The last time Macon County played in the final game of the season, a state championship game, none of those seniors were alive. That was back in 1996.
Since then, the Bulldogs have had two straight winning seasons, then two losing seasons, then seven winning years in a row and then five losing seasons.
Now, a state championship date awaits. And on the first day of practice before that game? A rain storm in a drought-ridden state forced Macon County to begin work in the cafeteria.
“(Monday) became more of a learning day,” head coach Dexter Copeland said. “This time of year right now, it’s not as much about hitting each other in practice; it’s more about learning and going over things like that.
“We had a good learning practice.”
The Bulldogs will take on McIntosh County Academy at 10 a.m. on Saturday at the Georgia Dome in the GHSA Class 1A title game.
Getting to this point has taken awhile, and not long ago, it seemed like such success might be delayed again.
The Bulldogs went 4-7 in Larry Harold’s first year as head coach in 2012, then improved to 6-5 and 9-3. The Bulldogs had bought into Harold’s system and enthusiasm, so they were naturally not pleased when he left to go to Brunswick after Macon County’s best season since 2005.
Eventually, the team adjusted to another coaching change, and the timing of Copeland’s arrival with the talent on hand was perfect. Copeland saw that talent and opened up the playbook, which quickly allowed quarterback K’Hari Lane in particular to flourish and turn the Bulldogs into an offensive powerhouse.

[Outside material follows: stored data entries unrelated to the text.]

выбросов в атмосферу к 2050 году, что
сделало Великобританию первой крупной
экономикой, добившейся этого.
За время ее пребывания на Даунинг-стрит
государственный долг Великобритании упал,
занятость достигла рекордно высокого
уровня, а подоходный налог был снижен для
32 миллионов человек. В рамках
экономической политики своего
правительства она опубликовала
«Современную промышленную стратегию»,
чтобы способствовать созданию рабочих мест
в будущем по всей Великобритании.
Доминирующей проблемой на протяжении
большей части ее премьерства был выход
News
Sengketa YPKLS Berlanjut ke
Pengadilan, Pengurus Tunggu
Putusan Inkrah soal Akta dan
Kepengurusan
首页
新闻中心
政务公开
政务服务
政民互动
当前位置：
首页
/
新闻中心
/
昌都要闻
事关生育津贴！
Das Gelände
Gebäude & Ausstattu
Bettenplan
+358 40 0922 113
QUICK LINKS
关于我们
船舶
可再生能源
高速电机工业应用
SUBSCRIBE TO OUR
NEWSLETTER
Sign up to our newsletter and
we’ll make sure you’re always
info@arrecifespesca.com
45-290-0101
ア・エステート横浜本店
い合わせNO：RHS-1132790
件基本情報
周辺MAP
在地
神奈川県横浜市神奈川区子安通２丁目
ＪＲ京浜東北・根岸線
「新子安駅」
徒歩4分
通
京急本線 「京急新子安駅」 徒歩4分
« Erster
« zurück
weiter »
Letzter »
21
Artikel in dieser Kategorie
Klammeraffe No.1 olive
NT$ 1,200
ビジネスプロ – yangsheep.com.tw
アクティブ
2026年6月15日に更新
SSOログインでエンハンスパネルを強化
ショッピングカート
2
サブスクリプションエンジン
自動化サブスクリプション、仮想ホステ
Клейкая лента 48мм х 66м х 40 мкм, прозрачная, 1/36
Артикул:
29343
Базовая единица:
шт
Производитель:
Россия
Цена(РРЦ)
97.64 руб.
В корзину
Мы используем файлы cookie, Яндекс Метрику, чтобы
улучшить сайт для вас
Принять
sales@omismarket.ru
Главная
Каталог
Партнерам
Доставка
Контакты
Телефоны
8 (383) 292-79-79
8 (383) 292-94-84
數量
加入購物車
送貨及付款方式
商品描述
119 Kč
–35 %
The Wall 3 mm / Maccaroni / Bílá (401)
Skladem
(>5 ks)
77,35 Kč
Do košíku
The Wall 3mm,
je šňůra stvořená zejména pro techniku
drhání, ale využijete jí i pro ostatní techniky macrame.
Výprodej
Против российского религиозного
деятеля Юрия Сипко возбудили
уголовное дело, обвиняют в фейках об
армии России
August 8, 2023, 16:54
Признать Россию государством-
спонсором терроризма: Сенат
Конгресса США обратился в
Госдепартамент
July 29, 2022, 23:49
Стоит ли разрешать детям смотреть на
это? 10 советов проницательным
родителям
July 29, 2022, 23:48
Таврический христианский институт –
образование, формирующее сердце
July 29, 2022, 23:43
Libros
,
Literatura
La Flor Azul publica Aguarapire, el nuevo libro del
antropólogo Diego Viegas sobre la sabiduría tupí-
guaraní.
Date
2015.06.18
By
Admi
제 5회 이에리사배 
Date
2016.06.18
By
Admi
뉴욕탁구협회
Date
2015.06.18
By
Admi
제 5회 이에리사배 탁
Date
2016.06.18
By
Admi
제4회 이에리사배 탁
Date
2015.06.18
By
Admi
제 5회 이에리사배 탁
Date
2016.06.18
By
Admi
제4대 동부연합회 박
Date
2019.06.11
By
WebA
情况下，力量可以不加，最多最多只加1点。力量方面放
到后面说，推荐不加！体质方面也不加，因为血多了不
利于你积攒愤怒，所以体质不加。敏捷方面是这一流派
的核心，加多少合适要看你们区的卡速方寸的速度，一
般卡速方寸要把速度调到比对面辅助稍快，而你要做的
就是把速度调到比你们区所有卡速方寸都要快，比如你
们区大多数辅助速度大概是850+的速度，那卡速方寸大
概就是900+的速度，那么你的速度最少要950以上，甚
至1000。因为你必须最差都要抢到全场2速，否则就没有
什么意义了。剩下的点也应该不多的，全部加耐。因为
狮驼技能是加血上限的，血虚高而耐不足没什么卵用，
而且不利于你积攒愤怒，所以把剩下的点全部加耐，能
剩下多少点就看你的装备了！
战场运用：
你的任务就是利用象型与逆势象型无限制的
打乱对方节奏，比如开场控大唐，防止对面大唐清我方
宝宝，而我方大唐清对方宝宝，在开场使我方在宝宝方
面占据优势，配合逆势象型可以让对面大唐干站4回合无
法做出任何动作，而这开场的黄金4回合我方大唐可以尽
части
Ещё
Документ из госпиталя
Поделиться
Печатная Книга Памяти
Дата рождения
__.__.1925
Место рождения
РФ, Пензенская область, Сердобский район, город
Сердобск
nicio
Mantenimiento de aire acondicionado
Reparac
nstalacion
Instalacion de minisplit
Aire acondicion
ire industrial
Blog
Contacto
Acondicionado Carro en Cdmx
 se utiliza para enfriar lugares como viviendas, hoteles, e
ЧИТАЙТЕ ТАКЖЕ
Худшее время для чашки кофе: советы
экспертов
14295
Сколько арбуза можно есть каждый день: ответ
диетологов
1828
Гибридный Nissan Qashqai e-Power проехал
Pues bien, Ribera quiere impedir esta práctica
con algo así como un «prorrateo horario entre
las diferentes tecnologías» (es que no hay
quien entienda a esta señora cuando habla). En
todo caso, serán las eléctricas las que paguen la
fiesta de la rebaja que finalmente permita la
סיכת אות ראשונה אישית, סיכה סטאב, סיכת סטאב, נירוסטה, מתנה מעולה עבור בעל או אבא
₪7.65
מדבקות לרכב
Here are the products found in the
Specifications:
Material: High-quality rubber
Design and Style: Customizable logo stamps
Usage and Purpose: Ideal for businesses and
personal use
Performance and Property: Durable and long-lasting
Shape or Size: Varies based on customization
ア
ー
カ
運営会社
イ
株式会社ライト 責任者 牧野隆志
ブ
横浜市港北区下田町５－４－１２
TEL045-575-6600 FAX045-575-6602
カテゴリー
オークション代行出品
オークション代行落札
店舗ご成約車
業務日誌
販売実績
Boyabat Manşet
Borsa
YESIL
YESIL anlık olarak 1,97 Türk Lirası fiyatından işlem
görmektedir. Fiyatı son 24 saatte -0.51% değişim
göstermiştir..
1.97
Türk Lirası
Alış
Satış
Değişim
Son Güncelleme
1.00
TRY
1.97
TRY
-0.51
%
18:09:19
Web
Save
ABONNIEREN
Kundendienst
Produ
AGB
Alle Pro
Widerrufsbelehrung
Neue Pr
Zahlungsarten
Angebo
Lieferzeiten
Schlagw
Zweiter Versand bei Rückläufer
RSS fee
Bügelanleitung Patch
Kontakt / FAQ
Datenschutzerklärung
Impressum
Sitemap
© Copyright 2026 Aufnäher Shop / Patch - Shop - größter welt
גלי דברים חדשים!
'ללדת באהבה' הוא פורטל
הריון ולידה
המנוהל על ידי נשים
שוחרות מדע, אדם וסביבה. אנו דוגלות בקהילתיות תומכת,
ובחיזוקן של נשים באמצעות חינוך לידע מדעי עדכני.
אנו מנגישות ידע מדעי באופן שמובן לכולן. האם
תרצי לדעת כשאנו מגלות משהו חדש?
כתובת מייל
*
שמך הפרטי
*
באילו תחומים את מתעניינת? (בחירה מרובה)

The senior is on the verge of the state single-season touchdown pass record, and he is one of the few in Georgia history to pass for at least 10,000 yards in a career, having done so in last week’s semifinal win over ECI.
Defensive back Tyrese Adkinson said Harold’s offense was more conservative, with screen passes the norm.
“Copeland, he uses the field, with passing concepts and run concepts,” Adkinson said. “(Copeland) really let K’Hari play football. He really has a strong arm.”
The momentum of Lane’s emergence carried over to all phases of the team, which lost 33-26 to Pace Academy in a Class 2A quarterfinal last year. That’s when the Bulldogs, as do most teams, put a serious bull’s eye on the state championship date this year.
Two games could have steered the Bulldogs onto the shoulder of the season’s road, a 70-42 to home loss in early September to Class 2A finalist Fitzgerald and a 45-6 loss at Class 6A semifinalist Northside. Granted, both teams are in larger classifications, and certainly even a close game against Northside — Copeland’s alma mater — would have been a huge attention-getter.
The games, in fact, only righted the Bulldogs’ ship even more.
“When it came to teams like that, our coach, he was really preparing us for this right here, for the big game,” senior guard Peter Eaddie said. “That gets us prepared. That gets us a look at how bigger teams, bigger and better teams are, see how it is playing somebody like that.
“We flushed that and got that out of our system.”
“Prepared” is a word used more than once in describing what has landed the Bulldogs in this position. Hard work and hunger are certainly parts of the equation.
“We all felt like this year was gonna be our year, and we kept pushing for it,” Eaddie said. “They know what they gotta do. At the end of the day, everybody knows what they gotta do, everybody knows their assignment.
“Pay attention in practice. When it comes game time, everybody knows what they gotta do.”